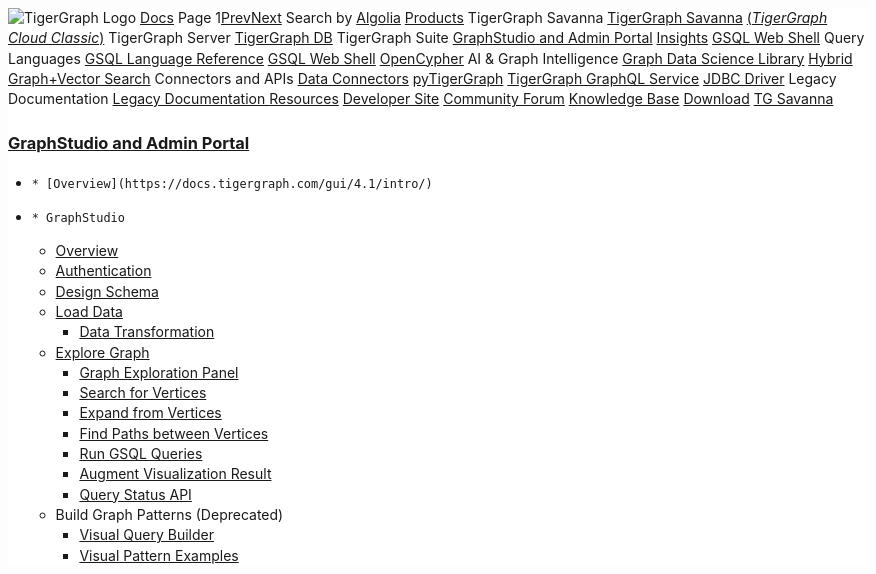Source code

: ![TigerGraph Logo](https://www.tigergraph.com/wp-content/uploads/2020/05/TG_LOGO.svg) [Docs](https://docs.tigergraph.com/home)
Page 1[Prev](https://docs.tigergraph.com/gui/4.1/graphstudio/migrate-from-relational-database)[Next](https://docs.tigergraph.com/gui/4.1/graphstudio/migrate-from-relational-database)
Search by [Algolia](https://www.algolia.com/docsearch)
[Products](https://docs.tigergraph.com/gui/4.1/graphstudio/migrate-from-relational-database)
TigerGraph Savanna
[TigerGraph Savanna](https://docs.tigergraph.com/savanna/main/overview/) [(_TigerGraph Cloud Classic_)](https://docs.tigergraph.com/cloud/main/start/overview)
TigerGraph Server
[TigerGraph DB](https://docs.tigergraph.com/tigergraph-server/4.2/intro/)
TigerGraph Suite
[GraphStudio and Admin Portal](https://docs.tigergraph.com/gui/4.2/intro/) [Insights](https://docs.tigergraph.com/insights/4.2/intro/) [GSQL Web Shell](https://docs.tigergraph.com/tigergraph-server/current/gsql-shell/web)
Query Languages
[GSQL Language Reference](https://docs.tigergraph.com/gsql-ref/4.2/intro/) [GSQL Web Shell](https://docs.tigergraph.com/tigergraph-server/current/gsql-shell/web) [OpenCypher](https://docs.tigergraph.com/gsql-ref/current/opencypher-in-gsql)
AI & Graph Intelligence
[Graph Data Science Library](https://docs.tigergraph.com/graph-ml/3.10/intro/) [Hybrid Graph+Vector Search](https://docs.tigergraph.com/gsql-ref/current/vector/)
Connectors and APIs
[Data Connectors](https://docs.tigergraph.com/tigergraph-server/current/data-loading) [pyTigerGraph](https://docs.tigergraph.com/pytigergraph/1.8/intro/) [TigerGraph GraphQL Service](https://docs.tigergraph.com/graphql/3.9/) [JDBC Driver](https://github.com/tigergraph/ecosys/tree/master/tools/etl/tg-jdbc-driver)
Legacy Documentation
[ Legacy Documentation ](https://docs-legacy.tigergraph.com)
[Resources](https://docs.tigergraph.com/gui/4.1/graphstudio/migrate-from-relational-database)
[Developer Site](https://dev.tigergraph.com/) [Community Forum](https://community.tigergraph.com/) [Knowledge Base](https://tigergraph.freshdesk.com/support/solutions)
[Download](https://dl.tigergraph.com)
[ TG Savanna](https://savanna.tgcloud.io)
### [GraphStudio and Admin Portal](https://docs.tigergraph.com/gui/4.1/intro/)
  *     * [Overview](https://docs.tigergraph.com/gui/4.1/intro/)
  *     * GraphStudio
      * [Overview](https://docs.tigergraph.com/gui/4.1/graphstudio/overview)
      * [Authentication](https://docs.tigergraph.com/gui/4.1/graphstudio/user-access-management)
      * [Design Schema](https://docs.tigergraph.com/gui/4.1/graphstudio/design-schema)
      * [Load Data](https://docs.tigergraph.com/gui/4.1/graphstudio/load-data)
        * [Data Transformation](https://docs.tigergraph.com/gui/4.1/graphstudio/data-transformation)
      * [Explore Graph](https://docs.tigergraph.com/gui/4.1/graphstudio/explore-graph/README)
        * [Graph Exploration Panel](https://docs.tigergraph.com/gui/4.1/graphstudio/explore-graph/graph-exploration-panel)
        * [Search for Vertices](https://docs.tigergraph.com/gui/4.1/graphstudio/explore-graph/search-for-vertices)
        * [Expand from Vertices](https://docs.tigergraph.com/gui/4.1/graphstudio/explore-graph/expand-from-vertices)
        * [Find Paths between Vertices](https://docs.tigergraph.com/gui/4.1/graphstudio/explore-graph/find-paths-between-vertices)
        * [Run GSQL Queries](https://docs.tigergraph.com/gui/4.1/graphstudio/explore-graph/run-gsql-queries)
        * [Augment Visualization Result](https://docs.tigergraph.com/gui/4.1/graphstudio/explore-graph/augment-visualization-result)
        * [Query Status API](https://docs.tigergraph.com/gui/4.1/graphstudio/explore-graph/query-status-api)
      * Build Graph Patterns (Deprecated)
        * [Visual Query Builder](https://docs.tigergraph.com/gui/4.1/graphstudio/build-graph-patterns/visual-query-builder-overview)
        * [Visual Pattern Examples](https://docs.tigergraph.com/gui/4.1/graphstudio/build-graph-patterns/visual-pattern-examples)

▸ **Problem description**
From the listing, extract every line that contains the string "relational". Treat uppercase and lowercase as different.

▸ **Answer box**
Page 1[Prev](https://docs.tigergraph.com/gui/4.1/graphstudio/migrate-from-relational-database)[Next](https://docs.tigergraph.com/gui/4.1/graphstudio/migrate-from-relational-database)
[Products](https://docs.tigergraph.com/gui/4.1/graphstudio/migrate-from-relational-database)
[Resources](https://docs.tigergraph.com/gui/4.1/graphstudio/migrate-from-relational-database)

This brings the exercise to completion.